Dr Ankur Sharma - Biography

Harry Perkins Institute of Medical Research
2024 CSL Centenary Fellow

Dr Ankur Sharma, Laboratory Head at Harry Perkins Institute of Medical Research
How cancer’s similarities to embryonic cell development could lead to a life-saving vaccine

Dr Ankur Sharma has discovered how liver cancer cells work together in a similar way to the rapidly dividing cells in a human embryo. He is now trialling ways to identify which liver cancers may respond to immunotherapy.

The 2024 $1.25 million CSL Centenary Fellowship will support his next bold step at the Harry Perkins Institute of Medical Research in Perth. His vision is for vaccines against cancer, which could one day allow us to manage it as a chronic disease.

While the similarities in how the cells behave were previously known, Dr Sharma’s research identified the role of the microenvironment in which they existed.

“We know that cancer cells are very plastic and some of the cancer cells could behave like embryonic cells. My research has shown that the tumour microenvironment mimics the features of embryonic development, a phenomenon I term as the ‘onco-fetal ecosystem’,” he says.

That research attracted global attention when it was published in the journal Cell in 2020 and led to clinical trials that sought to understand how the presence or absence of fetal-like cells in tumours could predict which patient would respond to therapy.

His research suggests that, as patients age, they tend to see more cell mutation. This is particularly marked in the case of liver cancer, given the organ’s prodigious ability to regenerate. Sure enough, Dr Sharma discovered the behaviour and growth of liver cancer cells was very similar to fetal cells.

“If we understand these phenomena, we will be able to target fetal-like reprogramming and may be able to prevent cancers. We want to make vaccines that deplete the very soil – the microenvironment – where cancer seeds are thriving.”

He hopes this could turn the patient’s immune system against the cancer cells, eventually killing them.

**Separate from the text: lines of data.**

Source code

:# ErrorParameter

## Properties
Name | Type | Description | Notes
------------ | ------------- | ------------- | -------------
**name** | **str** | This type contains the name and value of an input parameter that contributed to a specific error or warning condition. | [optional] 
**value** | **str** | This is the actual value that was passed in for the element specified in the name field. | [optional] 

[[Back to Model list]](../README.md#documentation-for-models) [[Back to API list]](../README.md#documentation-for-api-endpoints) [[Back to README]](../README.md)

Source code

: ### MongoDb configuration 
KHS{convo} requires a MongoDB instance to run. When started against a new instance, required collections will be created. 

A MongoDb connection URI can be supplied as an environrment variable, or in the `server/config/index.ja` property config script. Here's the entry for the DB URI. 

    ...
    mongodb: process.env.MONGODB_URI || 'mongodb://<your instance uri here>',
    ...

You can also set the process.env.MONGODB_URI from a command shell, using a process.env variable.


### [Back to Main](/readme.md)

“Over the next five to 10 years, we aim to develop vaccines against fetal-like cells and show proof of principle in clinical trials that we could prevent cancer in very high-risk patients,” Dr Sharma says.

Dr Sharma, who along with his current role at the Harry Perkins Institute, is a women’s cancer senior fellow at Curtin University, obtained his PhD from the Indian Institute of Science, Bangalore. In 2015, he joined Genome Institute of Singapore, where in 2020 he was appointed as a Research Scientist at Spatial and Single Cell Systems Domain. He has won several awards including the 2019 NMRC Young Investigator fellowship.

“The past three years have been one of the most exciting times of my life,” he says. “Now, with the support of CSL Centenary Fellowship, I am thrilled to get to work on mRNA vaccines against fetal-like cancer cells.

“I think in the next 20 to 30 years, we might be managing cancer like a chronic disease, where instead of killing cancer cells, we might be trying to manage the cancer in its smallest form, so it does not evolve and become resistant to treatment.”